** YOUR GOAL **
The lines running from the one that contains "What about the smartphone" to the end of the records below are what to reproduce, exactly and without pictures.

** GIVEN RECORDS **
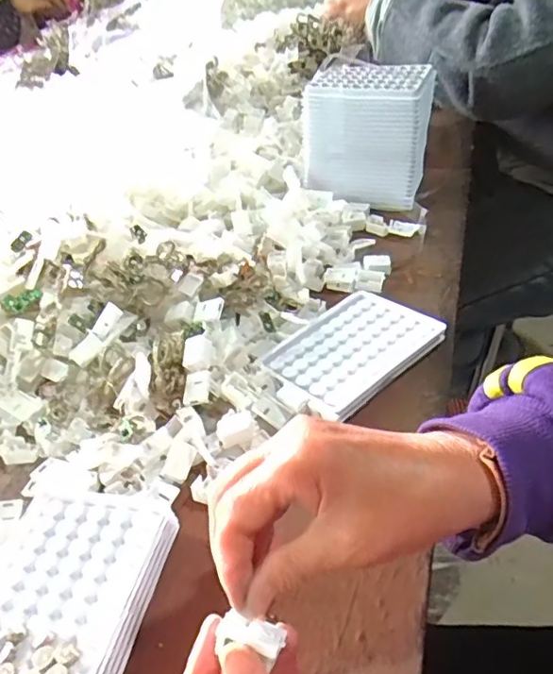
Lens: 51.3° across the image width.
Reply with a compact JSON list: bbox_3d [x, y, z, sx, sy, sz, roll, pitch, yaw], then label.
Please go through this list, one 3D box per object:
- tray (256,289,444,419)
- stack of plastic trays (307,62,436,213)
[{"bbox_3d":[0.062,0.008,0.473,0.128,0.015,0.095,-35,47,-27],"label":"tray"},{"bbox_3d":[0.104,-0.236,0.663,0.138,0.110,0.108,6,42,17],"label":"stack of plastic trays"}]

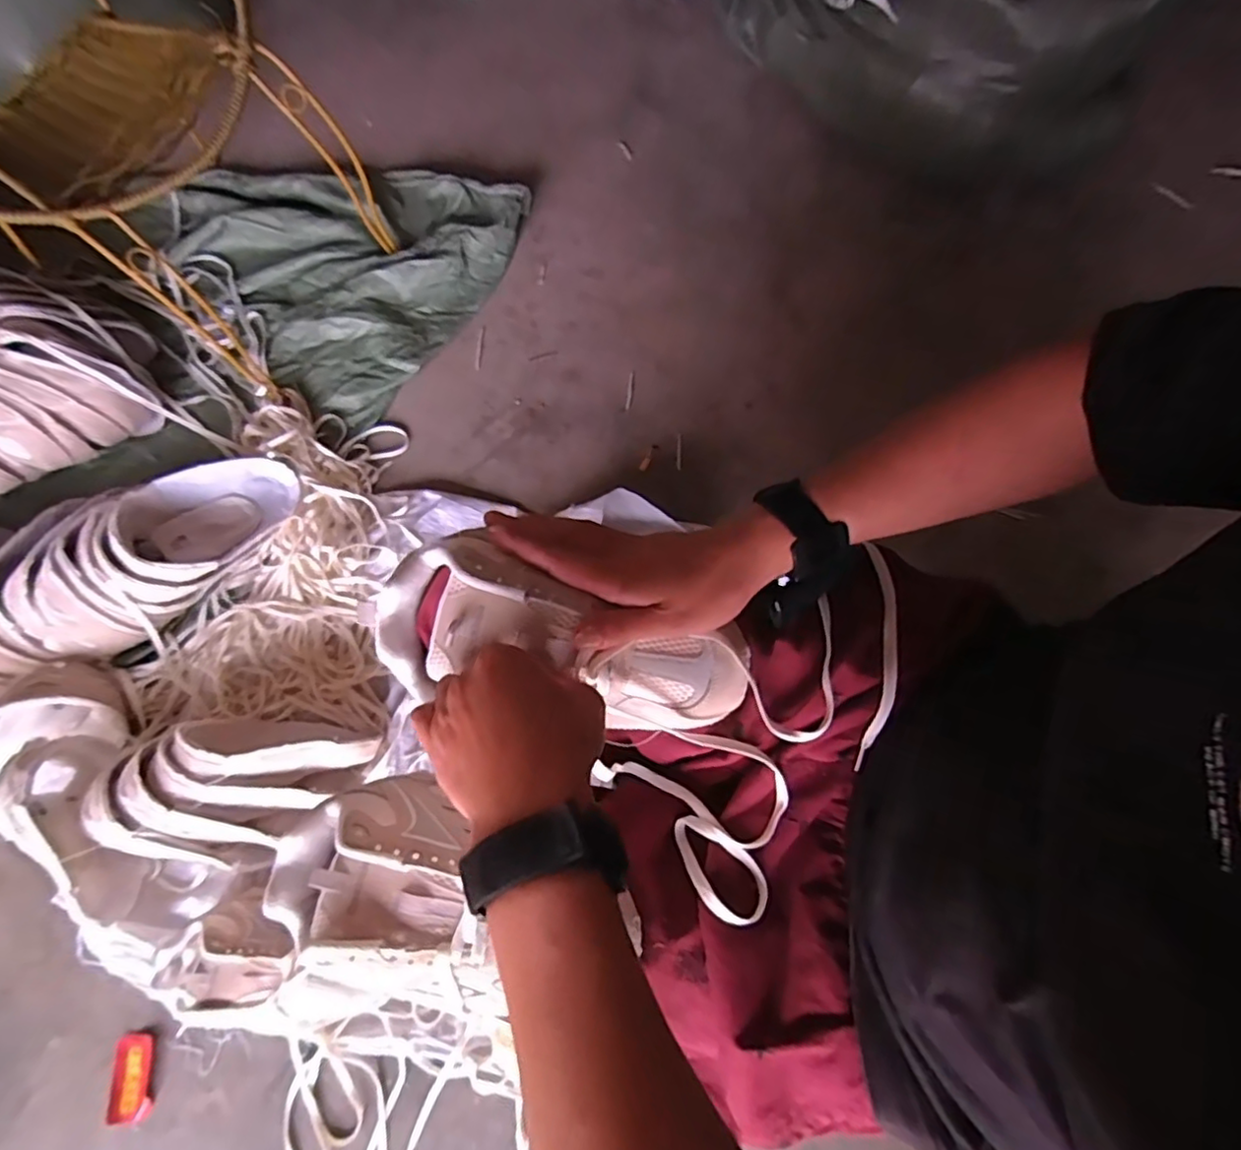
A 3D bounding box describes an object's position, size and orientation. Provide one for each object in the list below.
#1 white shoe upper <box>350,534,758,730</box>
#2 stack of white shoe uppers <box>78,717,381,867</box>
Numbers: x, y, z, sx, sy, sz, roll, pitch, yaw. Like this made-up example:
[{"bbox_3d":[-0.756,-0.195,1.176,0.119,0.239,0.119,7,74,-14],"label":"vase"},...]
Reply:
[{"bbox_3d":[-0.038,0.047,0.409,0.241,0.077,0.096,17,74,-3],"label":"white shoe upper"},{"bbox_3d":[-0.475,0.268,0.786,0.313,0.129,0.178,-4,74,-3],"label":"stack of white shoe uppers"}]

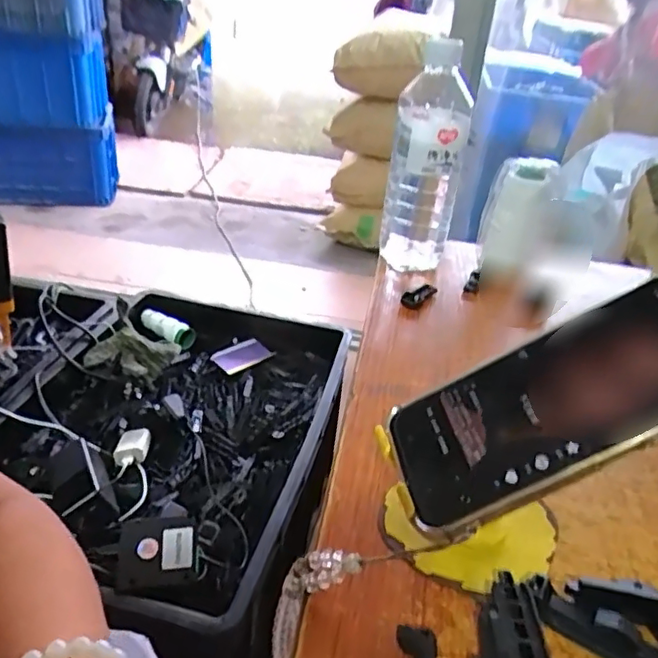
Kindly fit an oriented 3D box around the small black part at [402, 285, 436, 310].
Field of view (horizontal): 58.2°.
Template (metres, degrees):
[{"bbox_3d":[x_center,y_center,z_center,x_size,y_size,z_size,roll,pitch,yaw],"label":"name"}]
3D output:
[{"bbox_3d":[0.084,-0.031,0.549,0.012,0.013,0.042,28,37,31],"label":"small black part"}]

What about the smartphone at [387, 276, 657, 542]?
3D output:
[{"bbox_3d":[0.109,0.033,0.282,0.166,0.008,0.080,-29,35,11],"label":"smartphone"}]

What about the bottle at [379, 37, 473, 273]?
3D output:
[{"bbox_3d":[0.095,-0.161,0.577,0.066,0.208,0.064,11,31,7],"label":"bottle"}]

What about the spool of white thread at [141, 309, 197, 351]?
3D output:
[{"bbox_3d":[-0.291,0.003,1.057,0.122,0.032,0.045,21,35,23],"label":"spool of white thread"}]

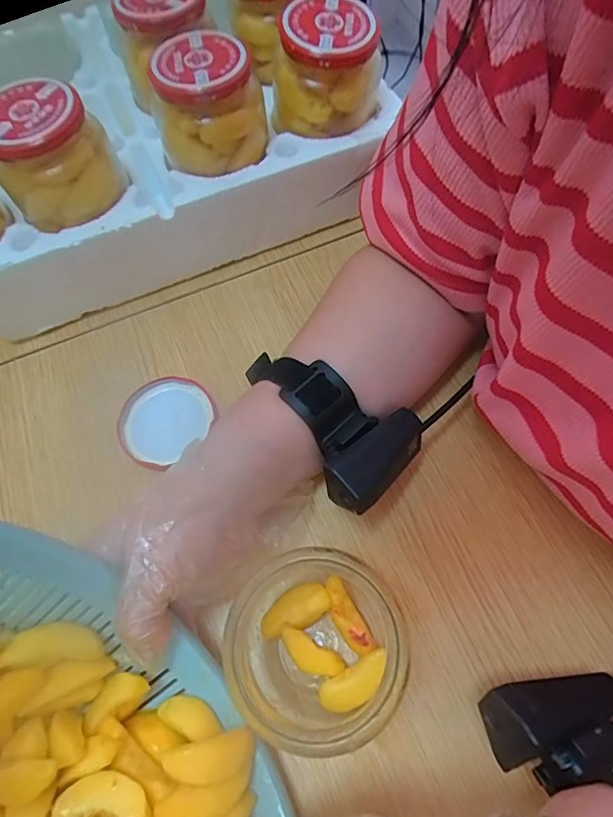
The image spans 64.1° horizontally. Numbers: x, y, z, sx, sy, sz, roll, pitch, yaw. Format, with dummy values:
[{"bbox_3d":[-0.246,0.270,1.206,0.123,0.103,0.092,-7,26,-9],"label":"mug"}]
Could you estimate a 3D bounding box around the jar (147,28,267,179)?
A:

** COMPLETED EXERCISE **
What about the smartphone at [387, 276, 657, 542]?
3D output:
[{"bbox_3d":[0.109,0.033,0.282,0.166,0.008,0.080,-29,35,11],"label":"smartphone"}]

What about the bottle at [379, 37, 473, 273]?
3D output:
[{"bbox_3d":[0.095,-0.161,0.577,0.066,0.208,0.064,11,31,7],"label":"bottle"}]

What about the spool of white thread at [141, 309, 197, 351]?
3D output:
[{"bbox_3d":[-0.291,0.003,1.057,0.122,0.032,0.045,21,35,23],"label":"spool of white thread"}]

The image spans 64.1° horizontally. Numbers: x, y, z, sx, sy, sz, roll, pitch, yaw. Format, with dummy values:
[{"bbox_3d":[-0.246,0.270,1.206,0.123,0.103,0.092,-7,26,-9],"label":"mug"}]
Could you estimate a 3D bounding box around the jar (147,28,267,179)?
A:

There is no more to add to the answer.